Reinforced plywood screen
1. Join the sheets of plywood together
- The first step in making the pickleball wall is to join the two sheets of plywood together.
- Lay the two plywood sheets flat on the floor against each other.
- Take one 6 ft (1.8 m) two-by-four lengths and lay it down the length of the join.
- Screw the two-by-four into the plywood along its length. Make sure you alternate the screws. They should be attached to both sides of the joint.
2. Reinforce the outside edges of the screen
Take two lengths of 6 ft (1.8 m) two-by four. Lay them along the outside edges of the screen. Screw these two-by-fours onto the plywood screen.
3. Reinforce the inside of the screen
- Take the other four two-by-four lengths.
- Lay them parallel to the other reinforcing lengths along the plywood.
- There should be two on each side.
- Make sure these reinforcing lengths are evenly spaced.
- Screw the two-by-fours onto the plywood.
4. Finishing the front of the screen
- Turn the whole board over.
- Use wood putty to fill in any part of the join that is not smooth.
- You may also need to use the putty to fill in where the screws have bit into the wood.
- When the putty is dry, paint the wall with two coats of clear polyurethane.
5. Painting the wall
Paint the whole wall with a coat of white PVA. Put a strip of thick painter’s tape, or masking tape, along the width of the wall. This should be 34 inches (86 cm) away from one long edge of the wall.
Paint the whole wall in the colour you choose. This is most likely to be blue or green. When the wall is dry, remove the tape.
You now have a line across the wall indicating where the net runs.
Plywood screen on a solid frame
1. Create the outside edges of the frame
- Take two 10 ft (3 M) two-by-fours. Lay them on the ground parallel to each other and about 6 ft (1.8 m) away from each other.
- Take one of the 5’5” (1.6 m) lengths of two-by-four. Lay it between the ends of the two 10 ft (3 m) two-by-fours on the ground.
- Screw the long pieces of wood to the ends of the shorter pieces.
- Repeat this with the other short piece of two-by-four to the opposite end of the same long piece.
2. Create the rest of the frame
- Attach the remaining 5’5” (1.6 m) two-by-four to the same long piece of two-by-four.
- Make sure they are evenly spaced along the length.
- Attach the second 10 ft (3 m) length of two-by-four to the loose edges of the shorter lengths.
3. Attach the sheets of plywood to the frame
- Lay one sheet of plywood on the frame.
- Make sure the corners are square.
- Attach the plywood to the frame at the corners with screws.
- Lay the second plywood board on the frame.
- Make sure the center line is flush and the corners are square.

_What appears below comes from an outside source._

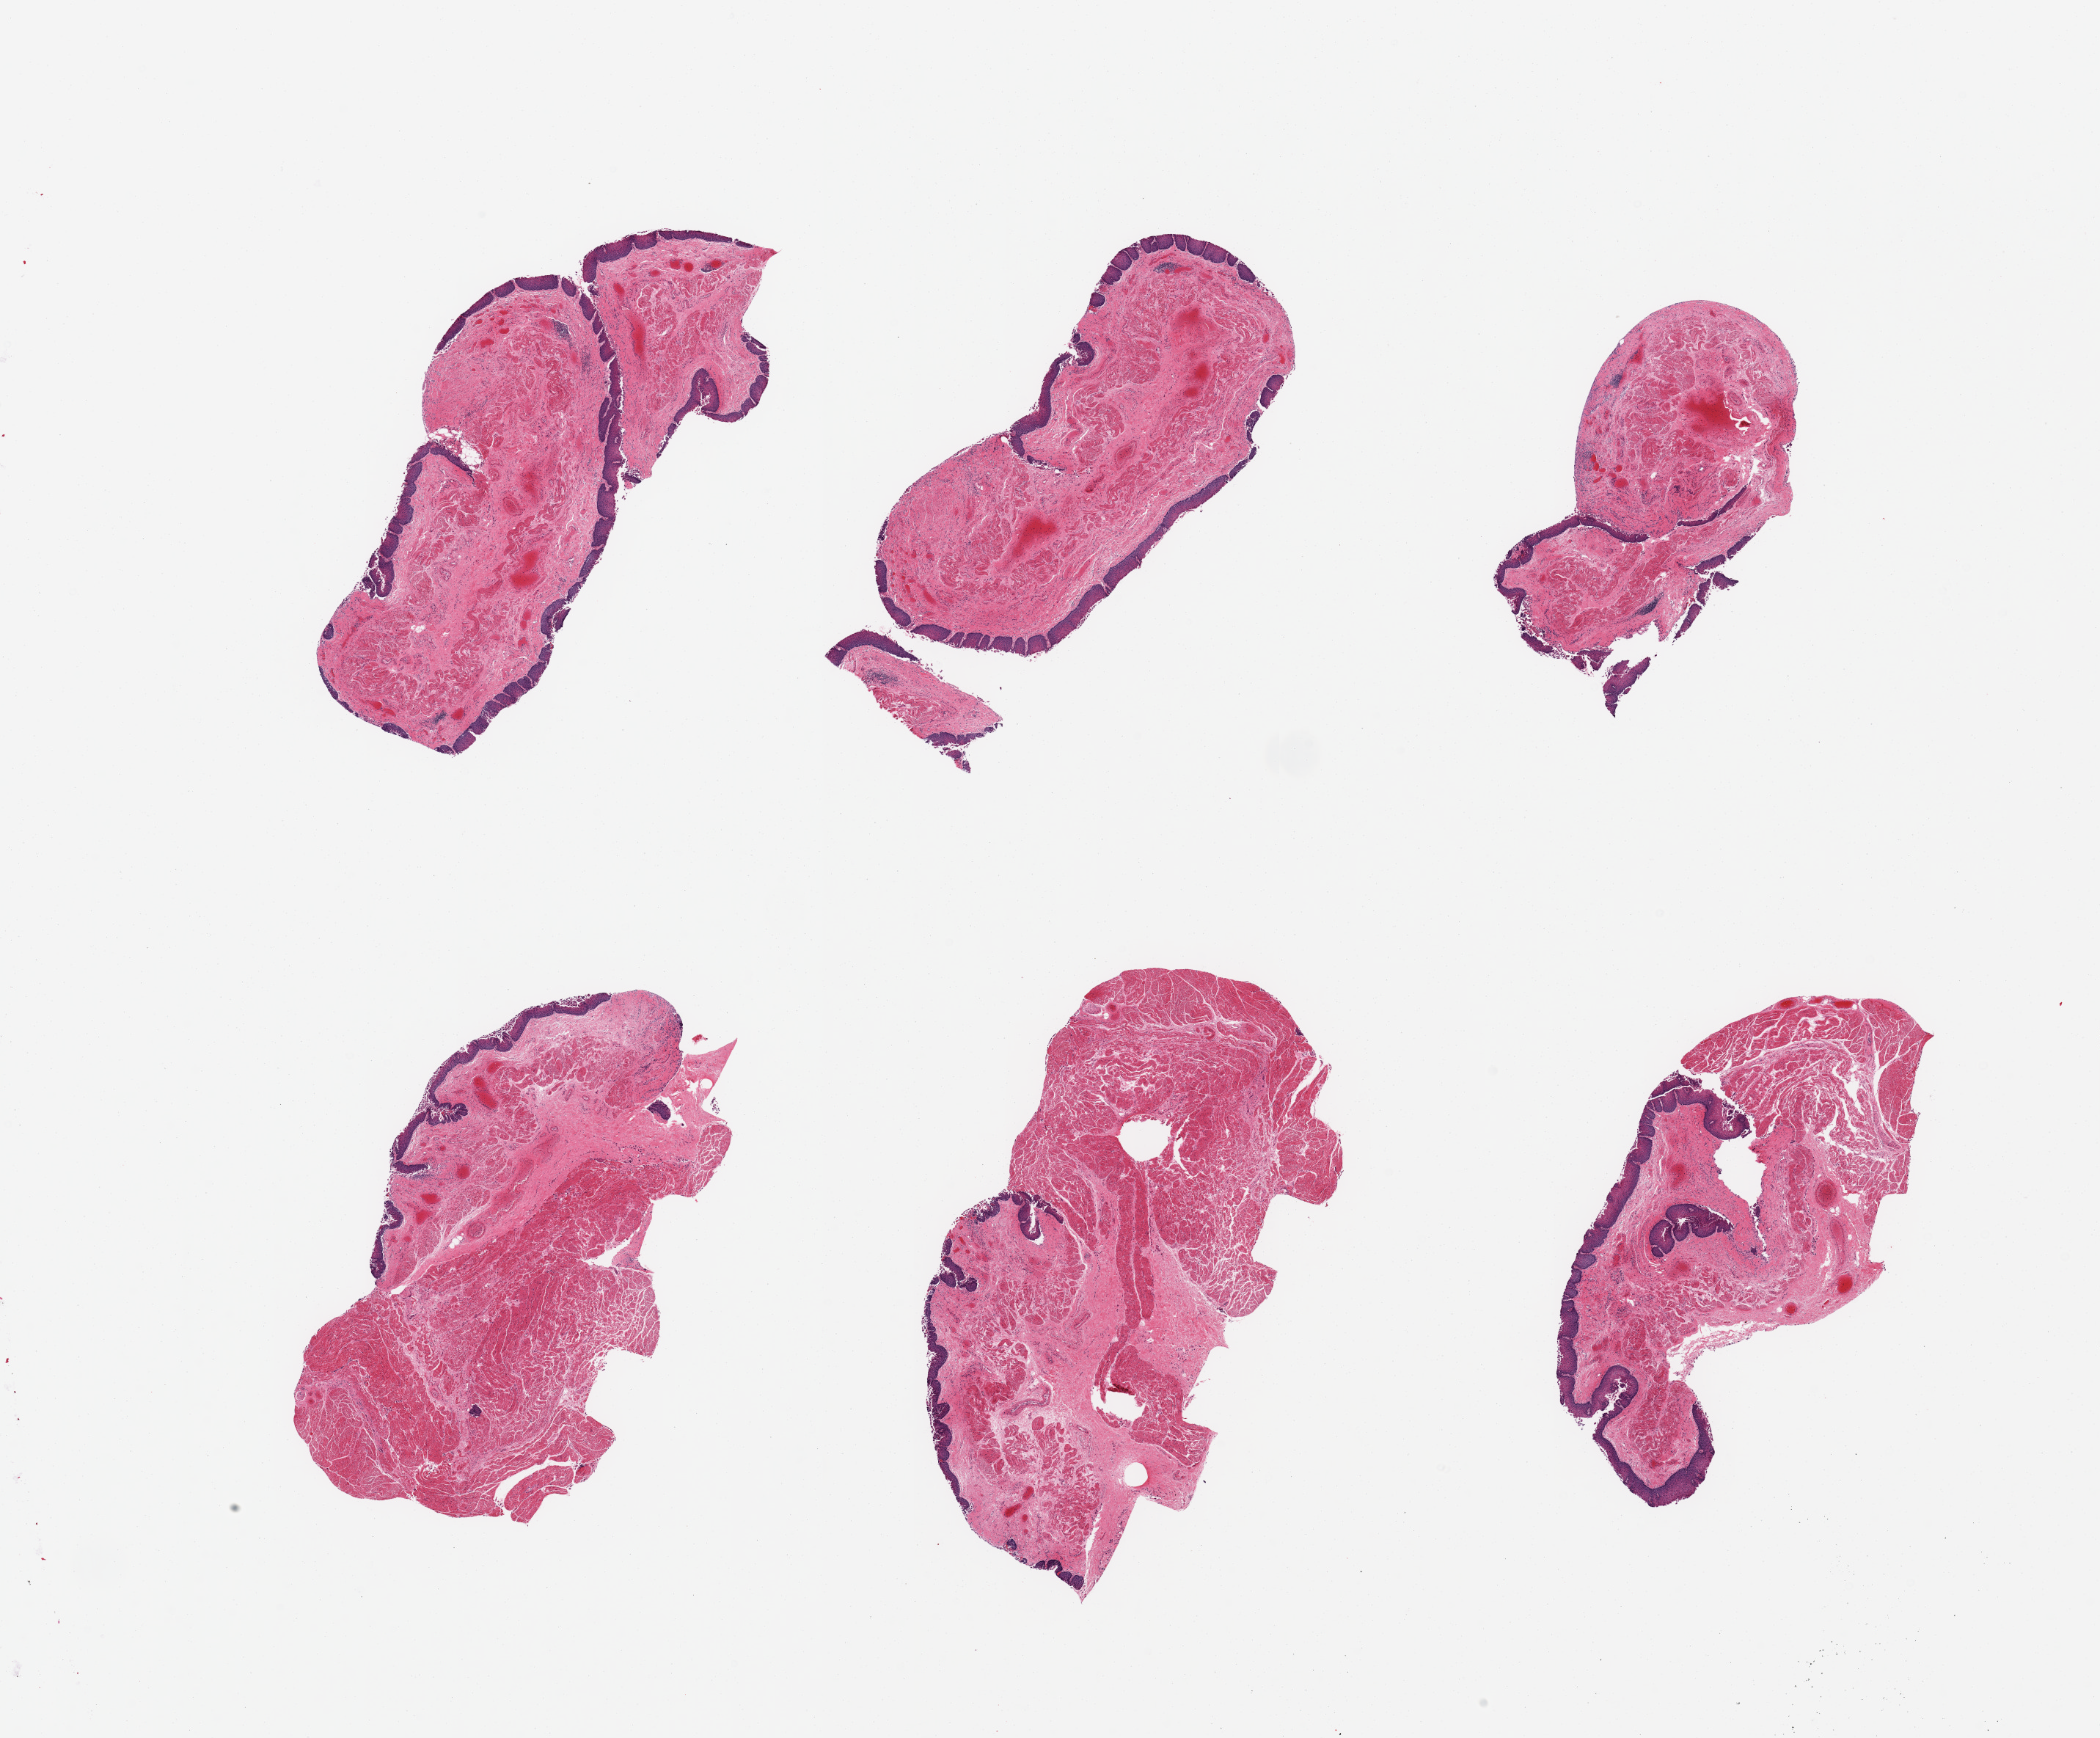
Whole-slide image, H&E stain, a low-resolution overview of the entire scanned area, about 22.6 x 18.7 mm. PAXgene-fixed paraffin-embedded (PFPE) section. Target tissue: esophageal mucous membrane. Tissue donor sample. Donor sex: male.
Pathologist's review note for this sample: 6 pieces, target squamous mucosa up to ~0.15mm, sloughing, moderately advanced autolysis.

- Screw the second sheet onto the frame at the corners.
- Screw the boards onto the frame along the edges.
- You can attach each one along the two-by-four lengths that run close to the join.
4. Finishing the front of the wall
Use wood putty to fill in any part of the join that is not smooth. You also need to use the putty to fill in where the screws have bit into the wood.
5. Paint the wall
- Paint the whole wall with two coats of clear polyurethane.
- When it is dry, paint the wall with a coat of green or blue.
- When it is dry, paint it with a second coat.
- When it is dry, use masking or painter’s tape to mark off a strip that is 2 inches (5 cm) wide along the width of the wall.
- The strip must be 34 inches (86 cm) from the long side of the wall.
- Paint along the strip with yellow paint.
- Remove the tape. The strip marks the level of the net.
Standing the wall
Your pickleball wall will be solid enough to stand up against the garage or basement wall. It may be at a bit of an angle, though. You could attach it to the wall.
This can be done with long masonry screws and rawl bolts. You could also use some kind of adhesive. Another alternative is to attach angle brackets to the back of the board, so that it can stand on its own, just as a pickleball rebound wall does.
Using the pickleball practice wall
Once your practice wall is complete, you’ll be able to use it in any weather. Enjoy practicing your strokes and technique. You can also have friendly family competitions against the wall.